I have grown up with lockdown drills in my school, and though I’m used to them, each one shakes me to the core. One day when I was a freshman, there was an unannounced lockdown at my town’s middle school, where my brother was a student. It took an hour for police to declare that the alarm was triggered accidentally. During that hour, all I could think of was whether my little brother would become another statistic, another victim mourned until the news cameras moved on to the next tragedy. Our town was fine, the lockdown was an accident, but before the police declared it a false alarm, we weren’t so different from the countless towns that have experienced school shootings. In that time, we didn’t know if our family and friends were actually alright.
In the wake of the Parkland shooting, I could feel that the response to it was different: not being able to vote, we had to find other ways to get our voices heard.

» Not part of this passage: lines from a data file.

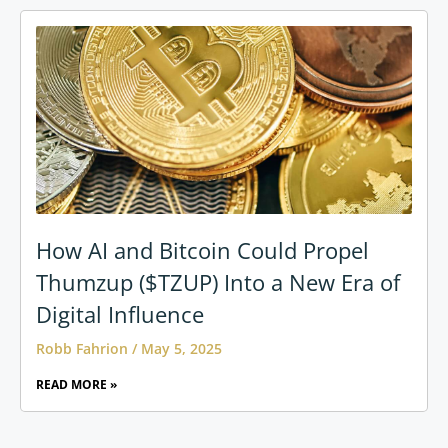
How AI and Bitcoin Could Propel
Thumzup ($TZUP) Into a New Era of
Digital Influence
Robb Fahrion
May 5, 2025
READ MORE »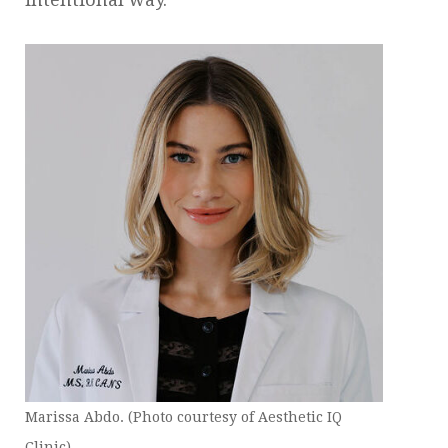
Marissa Abdo. (Photo courtesy of Aesthetic IQ
Clinic)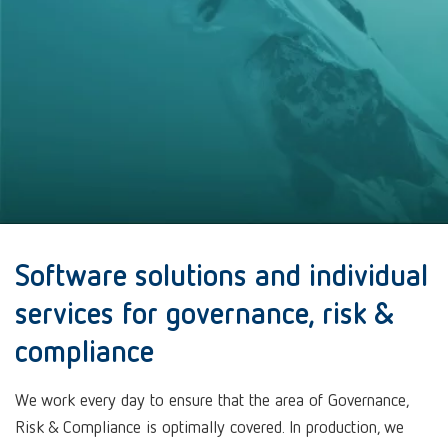
Software solutions and individual
services for governance, risk &
compliance
We work every day to ensure that the area of Governance,
Risk & Compliance is optimally covered. In production, we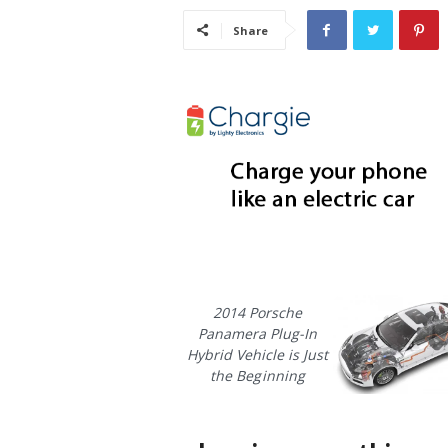
i
Share
s
t
i
c
2014 Porsche
Panamera Plug-In
Hybrid Vehicle is Just
the Beginning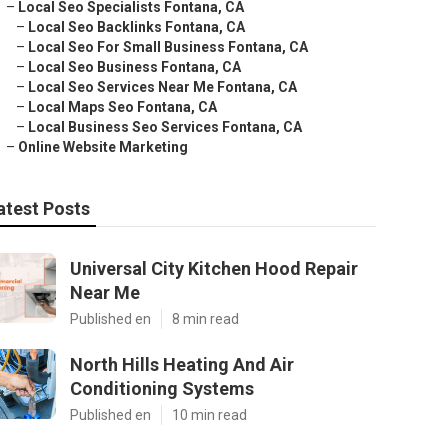
–
Local Seo Specialists Fontana, CA
–
Local Seo Backlinks Fontana, CA
–
Local Seo For Small Business Fontana, CA
–
Local Seo Business Fontana, CA
–
Local Seo Services Near Me Fontana, CA
–
Local Maps Seo Fontana, CA
–
Local Business Seo Services Fontana, CA
–
Online Website Marketing
atest Posts
Universal City Kitchen Hood Repair
Near Me
Published en
8 min read
North Hills Heating And Air
Conditioning Systems
Published en
10 min read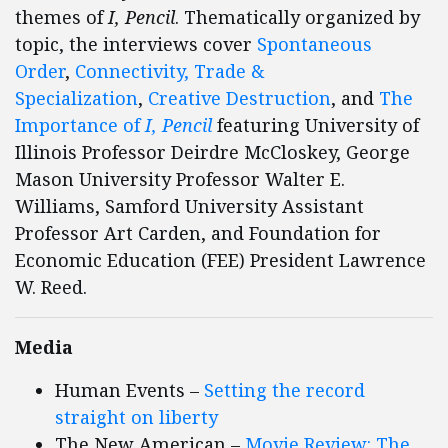
themes of
I, Pencil
. Thematically organized by
topic, the interviews cover
Spontaneous
Order
,
Connectivity,
Trade &
Specialization
,
Creative Destruction
, and
The
Importance of
I, Pencil
featuring University of
Illinois Professor Deirdre McCloskey, George
Mason University Professor Walter E.
Williams, Samford University Assistant
Professor Art Carden, and Foundation for
Economic Education (FEE) President Lawrence
W. Reed.
Media
Human Events –
Setting the record
straight on liberty
The New American –
Movie Review: The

In a few weeks, students all over the country planned protests, walkouts, rallies, voter registration drives, and marches. In Croton, a group of students organized a bus to take people to the March for Our Lives in Washington, DC on March 24. Over forty students from my high school traveled in the early morning to Washington, DC, armed with posters, chants, and knowledge. We blended together with the hundreds of thousands of fellow marchers, including students who have also feared that their school would be next and parents who hug their children every morning before school, hoping that they will come home safely. This march was empowering because it gave us a way forward. Each speaker emphasized the importance of voting in midterm elections, especially for young people (who usually have low turnout numbers). This march has empowered the students in my school, and students across the country, to get involved in politics, contact politicians, protest, and educate ourselves.
On the bus ride home, we whispered to each other, asking if maybe this time was really different. Our consensus can be summed up with a quote said at the march by Delaney Tarr, a student at Marjory Stoneman Douglas: “We know what we want, we know how to get it, and we are not waiting any longer.”
My generation is cautious and extremely skeptical of the establishment’s willingness to change. But we have faith in a brighter future, and we’re prepared to fight for it, no matter how long it takes.